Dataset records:
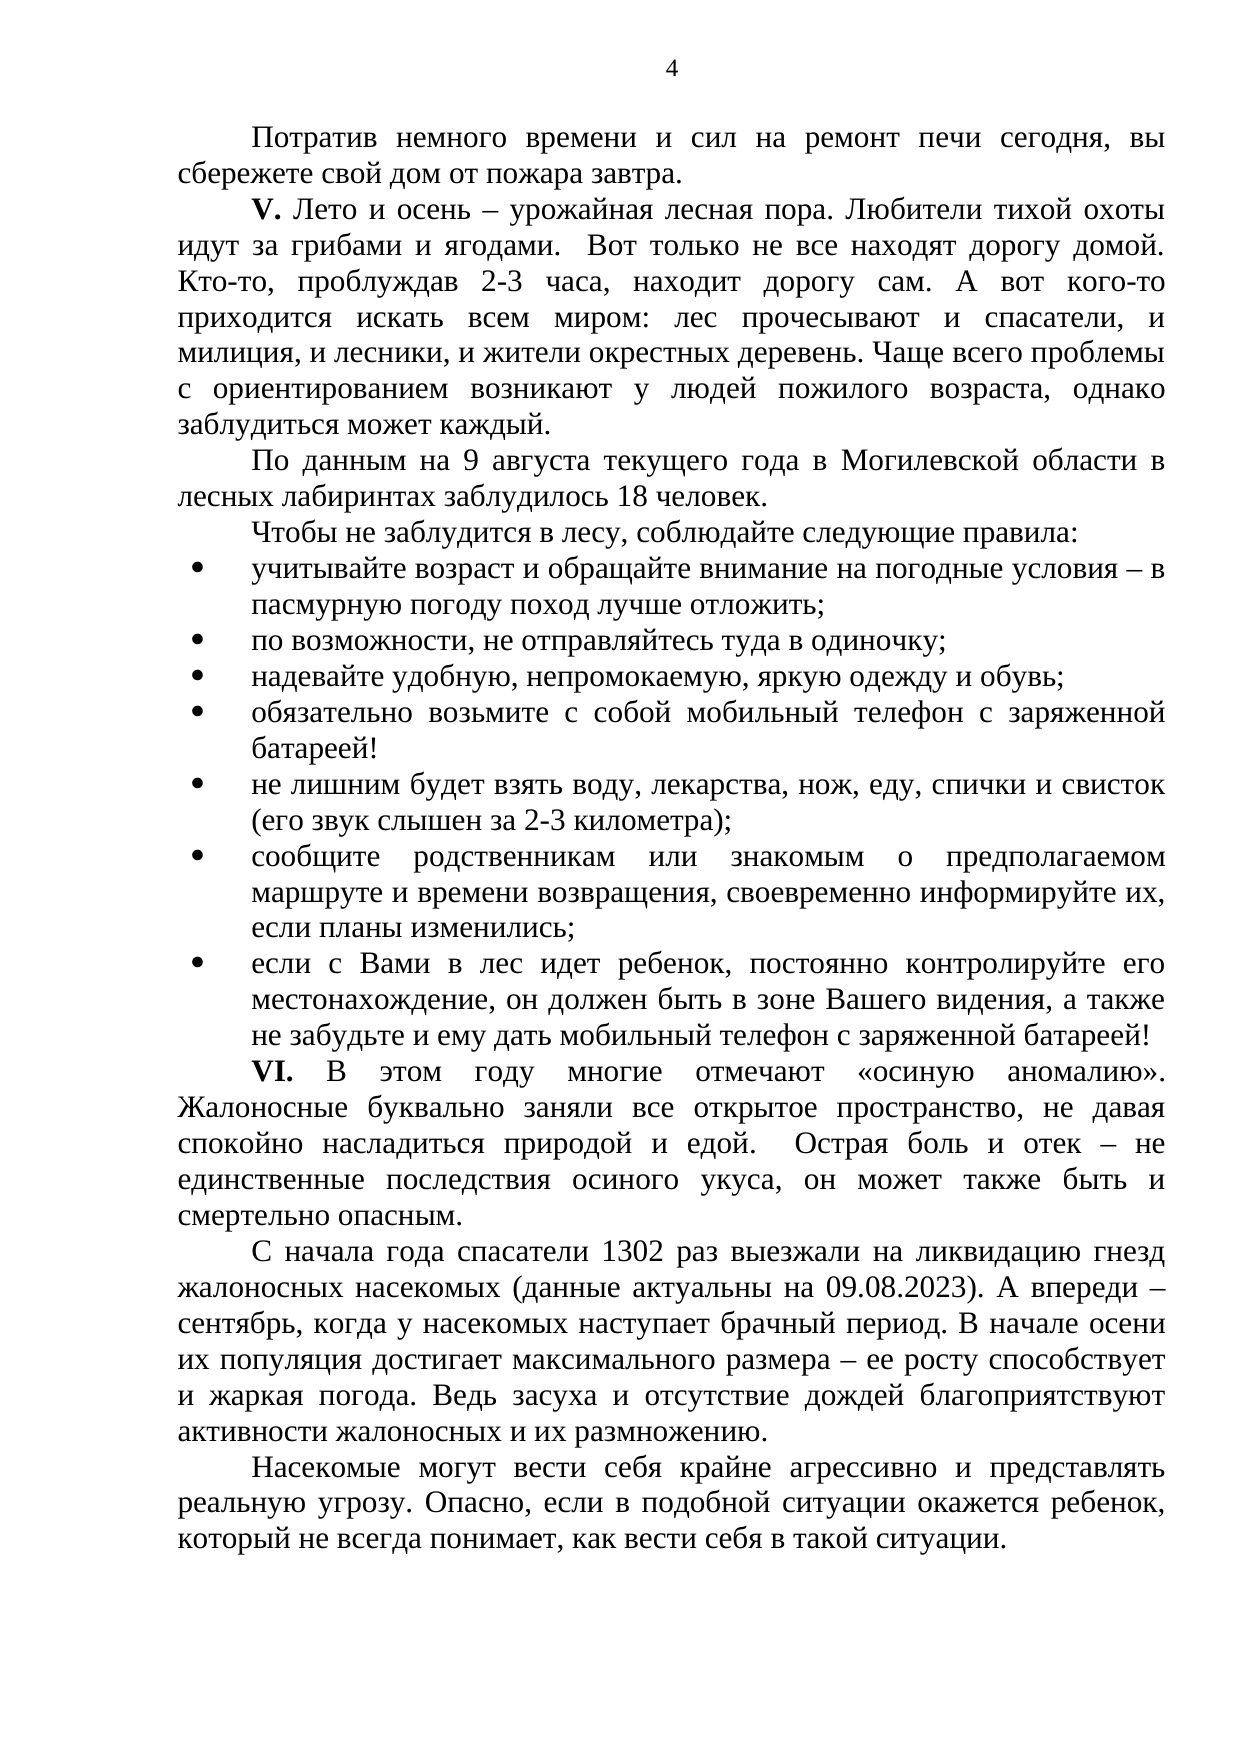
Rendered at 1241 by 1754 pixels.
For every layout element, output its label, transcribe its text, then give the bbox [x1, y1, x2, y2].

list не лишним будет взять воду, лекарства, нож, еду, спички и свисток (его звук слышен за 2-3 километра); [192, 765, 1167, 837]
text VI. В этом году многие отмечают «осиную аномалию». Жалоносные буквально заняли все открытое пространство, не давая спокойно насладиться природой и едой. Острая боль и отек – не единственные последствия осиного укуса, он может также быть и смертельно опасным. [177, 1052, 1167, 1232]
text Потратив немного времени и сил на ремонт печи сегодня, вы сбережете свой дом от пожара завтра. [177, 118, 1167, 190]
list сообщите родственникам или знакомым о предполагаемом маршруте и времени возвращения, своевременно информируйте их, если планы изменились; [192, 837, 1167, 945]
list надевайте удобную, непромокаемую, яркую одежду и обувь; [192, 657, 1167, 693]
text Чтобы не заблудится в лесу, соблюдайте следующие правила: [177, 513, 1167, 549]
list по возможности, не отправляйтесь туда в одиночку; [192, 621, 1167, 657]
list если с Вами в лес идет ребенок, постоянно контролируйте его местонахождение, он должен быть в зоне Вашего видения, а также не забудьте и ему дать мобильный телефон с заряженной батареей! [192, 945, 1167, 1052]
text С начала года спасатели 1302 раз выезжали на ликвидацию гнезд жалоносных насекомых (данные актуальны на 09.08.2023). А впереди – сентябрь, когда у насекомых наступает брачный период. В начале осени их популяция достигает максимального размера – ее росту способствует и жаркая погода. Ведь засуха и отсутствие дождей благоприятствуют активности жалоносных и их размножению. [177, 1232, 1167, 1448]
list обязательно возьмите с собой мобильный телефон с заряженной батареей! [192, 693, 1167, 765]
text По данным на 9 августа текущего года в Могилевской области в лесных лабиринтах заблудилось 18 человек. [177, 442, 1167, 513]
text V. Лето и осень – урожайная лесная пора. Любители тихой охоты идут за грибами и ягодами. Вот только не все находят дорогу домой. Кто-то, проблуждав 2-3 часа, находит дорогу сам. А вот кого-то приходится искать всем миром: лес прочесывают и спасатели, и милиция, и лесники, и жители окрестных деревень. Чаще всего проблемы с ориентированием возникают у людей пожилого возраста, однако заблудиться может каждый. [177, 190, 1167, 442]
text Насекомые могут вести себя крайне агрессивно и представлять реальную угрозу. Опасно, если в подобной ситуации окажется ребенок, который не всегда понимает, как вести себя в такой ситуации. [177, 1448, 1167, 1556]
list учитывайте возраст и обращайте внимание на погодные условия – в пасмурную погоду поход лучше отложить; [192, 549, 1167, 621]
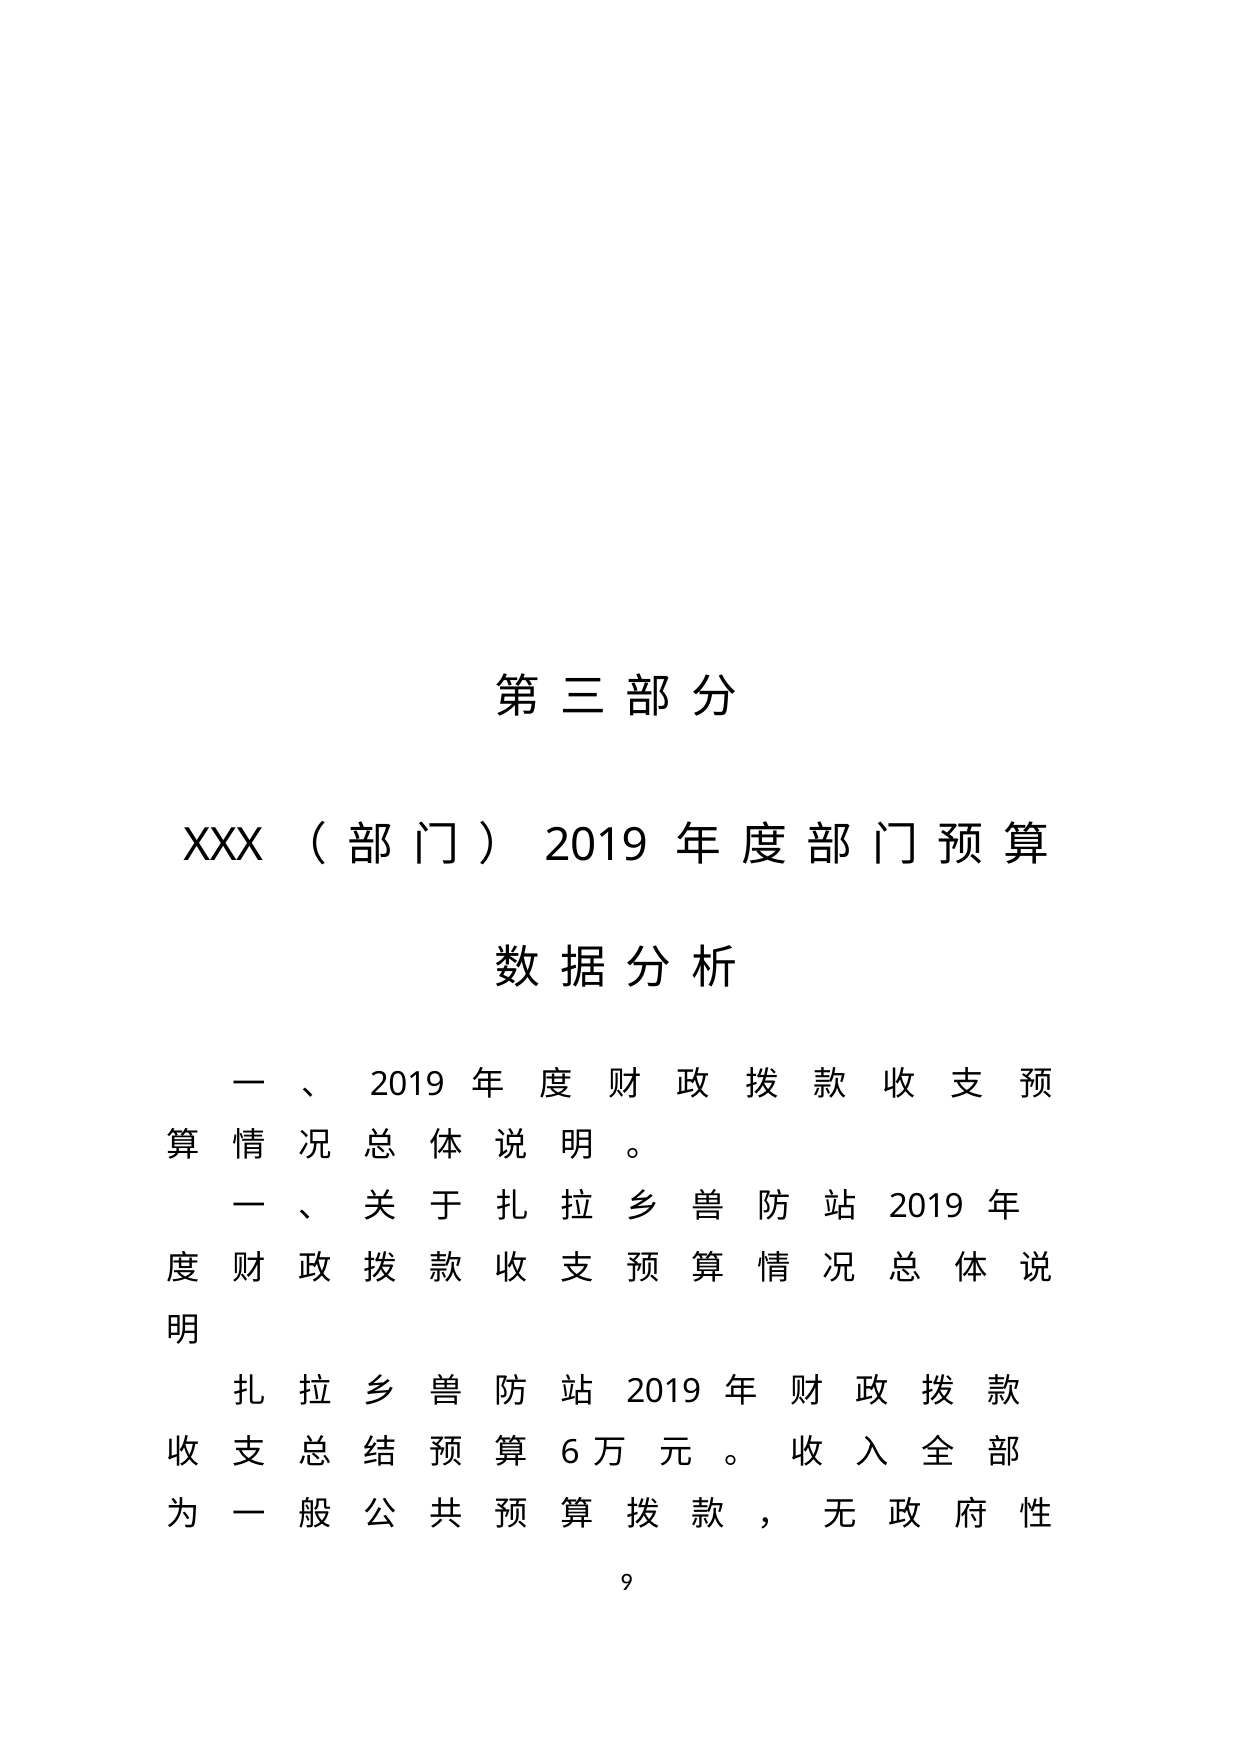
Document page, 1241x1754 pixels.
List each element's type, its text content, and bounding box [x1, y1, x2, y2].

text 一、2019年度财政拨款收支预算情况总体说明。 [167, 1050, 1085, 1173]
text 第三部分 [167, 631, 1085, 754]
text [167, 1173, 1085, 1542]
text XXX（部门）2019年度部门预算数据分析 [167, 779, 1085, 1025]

◆ **Assigned task**
All lines from the one containing "List each element's" down to the final line above are to be restated word for word; leave out the rest.

◆ **Task answer**
List each element's type, its text content, and bounding box [x1, y1, x2, y2].

text 一、2019年度财政拨款收支预算情况总体说明。 [167, 1050, 1085, 1173]
text 第三部分 [167, 631, 1085, 754]
text [167, 1173, 1085, 1542]
text XXX（部门）2019年度部门预算数据分析 [167, 779, 1085, 1025]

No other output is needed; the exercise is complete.